Reputation: 28430
At work we use a develop
branch for day-to-day work - new features, bug fixes, et al. When we are ready to release, we merge the devleop branch into master, tag, and release.
If we are needing to do a hotfix which needs to be released immediately, we create a branch off master
, apply changes, and merge accordingly (including merging master
back into develop
). There are no issues with what I have described so far.
I was just recently working on a small bug fix that was to be included in the next release. So created my usual branch off of develop
, made a few commits, and submitted a PR. Then a manager wanted the fix in today as a hotfix. OK - simple, I'll just rebase my work against master
and open the PR against master. However, running git rebase master
did not replay my work against the current HEAD commit on master. Instead, git told me that everything was "up to date". I then opened the PR against master, and my PR contained all new work from the develop
branch, not just my bug fix.
I was able to do an interactive rebase and drop all of the commits which shouldn't have been there, but this seems kind of tedious and error prone.

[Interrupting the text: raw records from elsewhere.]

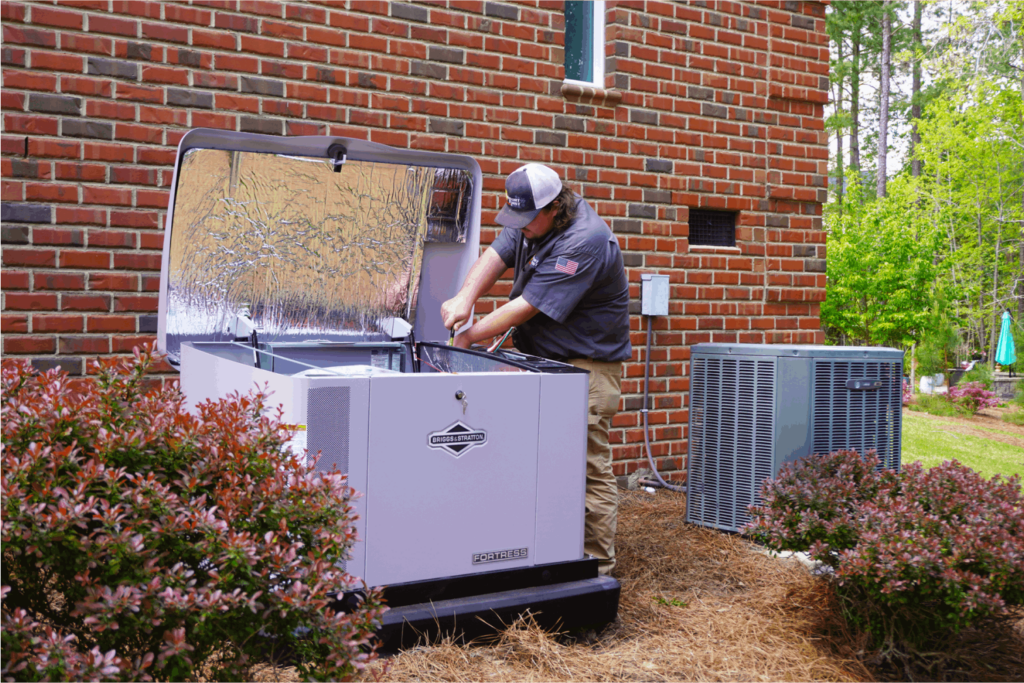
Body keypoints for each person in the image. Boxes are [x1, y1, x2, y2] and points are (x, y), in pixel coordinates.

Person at [440, 163, 631, 576]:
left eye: (527, 220)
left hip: (586, 367)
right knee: (531, 461)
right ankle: (542, 552)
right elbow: (496, 255)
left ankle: (596, 572)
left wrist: (468, 338)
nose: (520, 227)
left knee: (585, 468)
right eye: (516, 218)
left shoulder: (586, 240)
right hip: (541, 361)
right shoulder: (531, 218)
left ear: (554, 208)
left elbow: (525, 307)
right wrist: (463, 299)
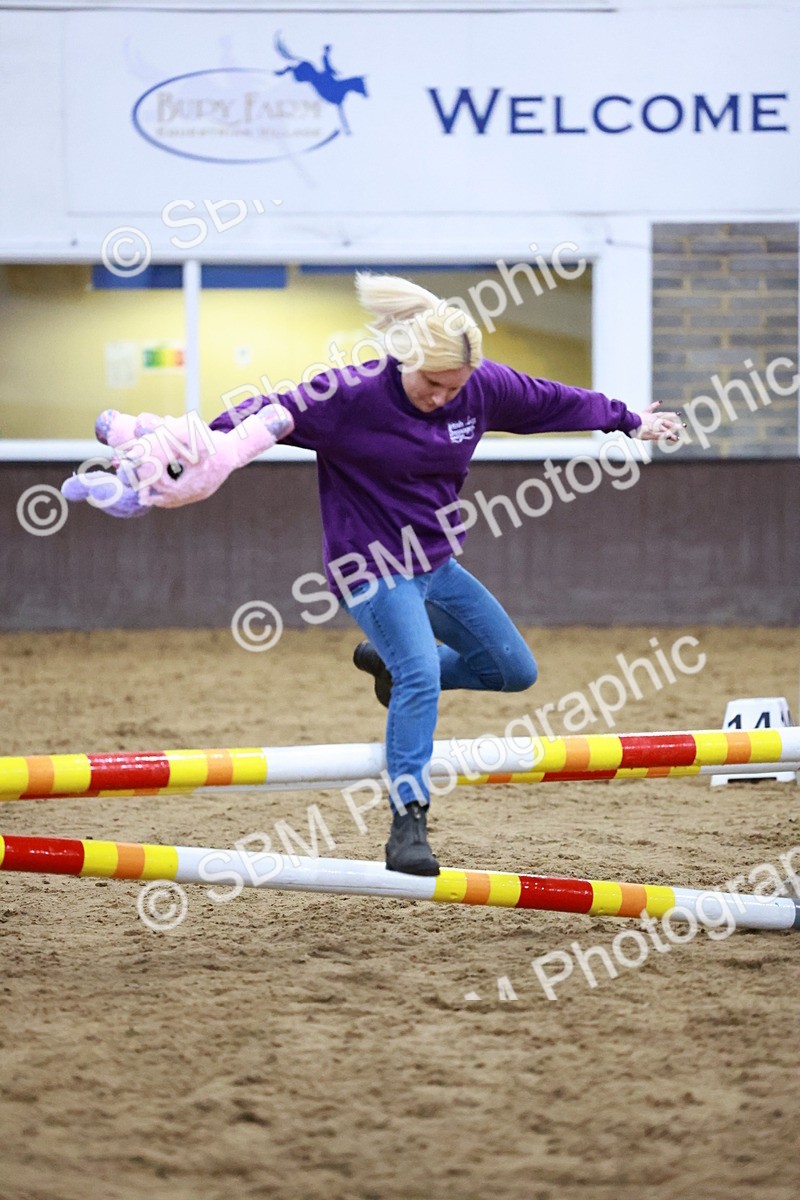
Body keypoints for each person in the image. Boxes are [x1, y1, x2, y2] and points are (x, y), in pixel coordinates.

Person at [210, 273, 683, 877]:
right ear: (405, 359)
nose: (441, 397)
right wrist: (187, 448)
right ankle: (408, 820)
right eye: (431, 384)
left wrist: (627, 420)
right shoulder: (348, 395)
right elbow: (258, 415)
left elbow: (550, 401)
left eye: (453, 388)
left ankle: (391, 664)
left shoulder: (480, 387)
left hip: (435, 564)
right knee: (422, 674)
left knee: (513, 670)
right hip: (368, 568)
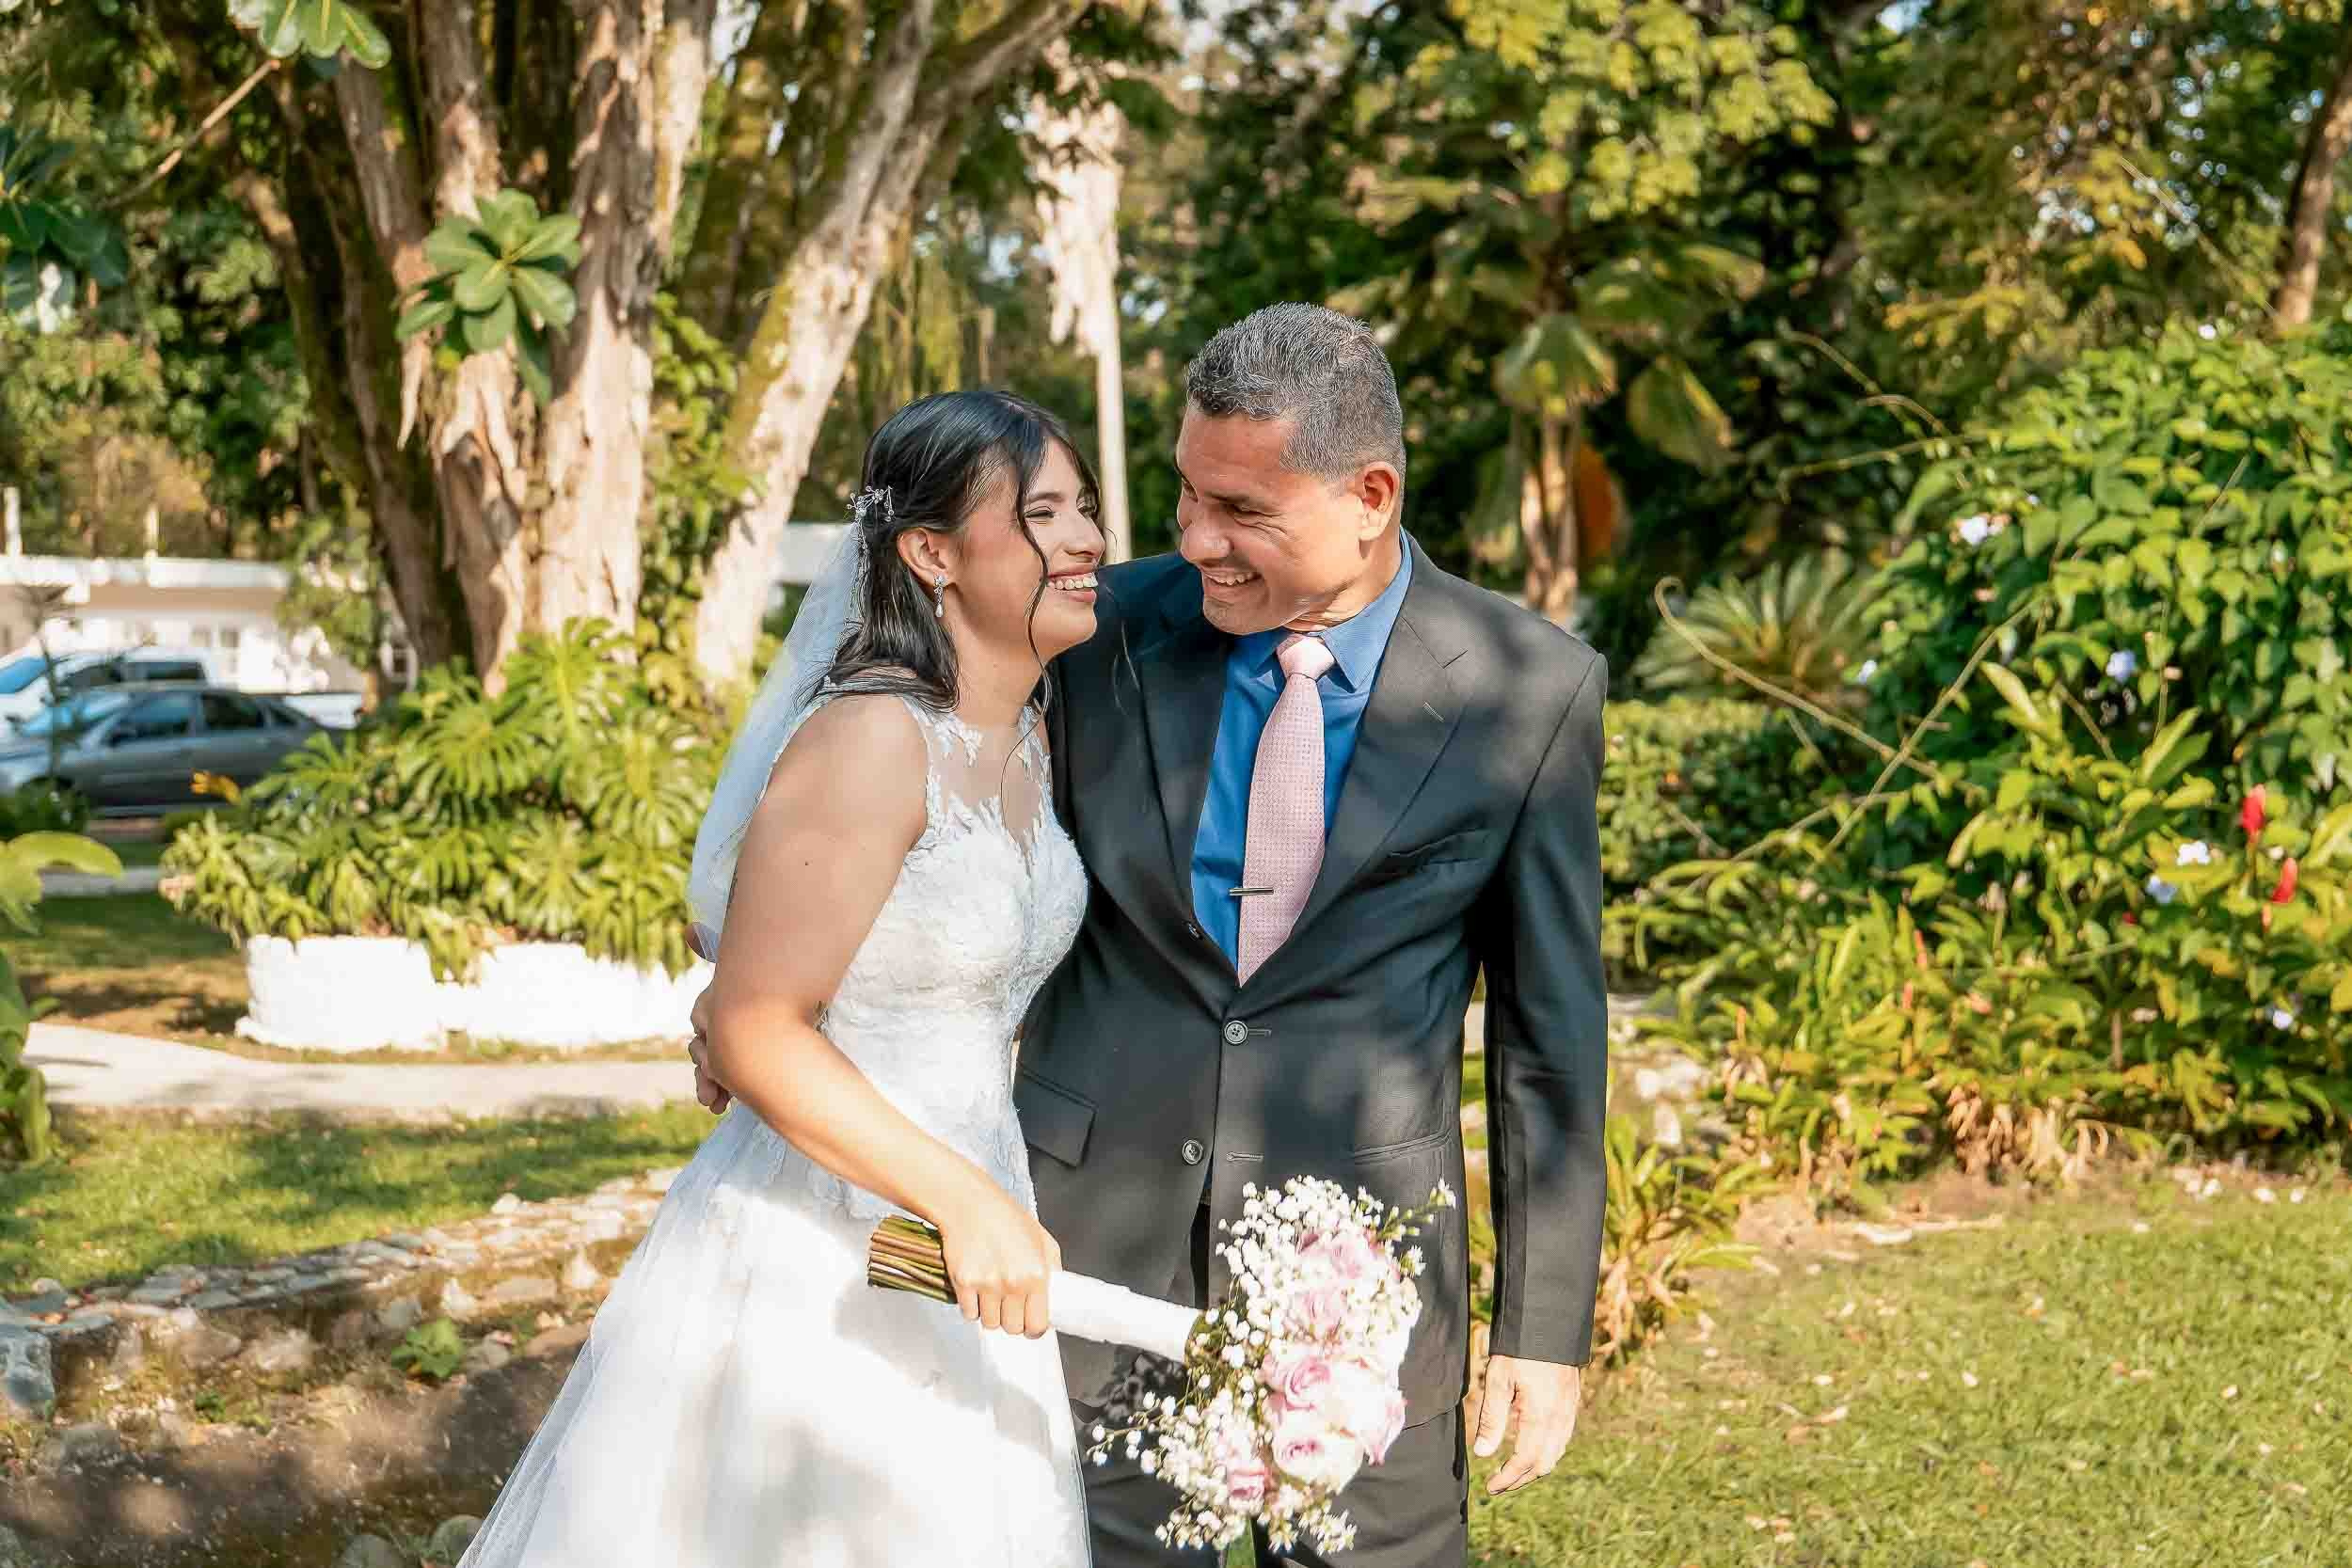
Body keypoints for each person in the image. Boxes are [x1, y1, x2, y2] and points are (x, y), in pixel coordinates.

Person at [692, 303, 1612, 1567]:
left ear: (1372, 496)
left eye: (1243, 512)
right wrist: (742, 1001)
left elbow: (1549, 1037)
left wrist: (1545, 1329)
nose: (1194, 540)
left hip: (1363, 1283)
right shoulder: (1090, 628)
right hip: (1077, 1252)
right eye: (1187, 492)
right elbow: (889, 795)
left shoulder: (1534, 688)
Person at [460, 389, 1107, 1568]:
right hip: (825, 1238)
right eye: (1044, 513)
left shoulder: (1029, 734)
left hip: (973, 1211)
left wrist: (979, 1202)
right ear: (930, 552)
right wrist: (961, 1200)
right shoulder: (871, 737)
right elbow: (759, 1028)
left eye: (1086, 508)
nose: (1087, 541)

Is there a more sane way of achieving this goal of rebasing against an older yet up-to-date branch?
Upvotes: 3
Views: 5428
Reputation: 45759
Instead of rebasing "against master
" (i.e. "with master
as the upstream" per the command you used), you needed to rebase your work --onto master
with the upstream set to develop
.
git rebase --onto master develop my_fix
Bear in mind this creates a new and untested code state; since hot-fixes are fast-tracked to production a special eye to testing it is warranted.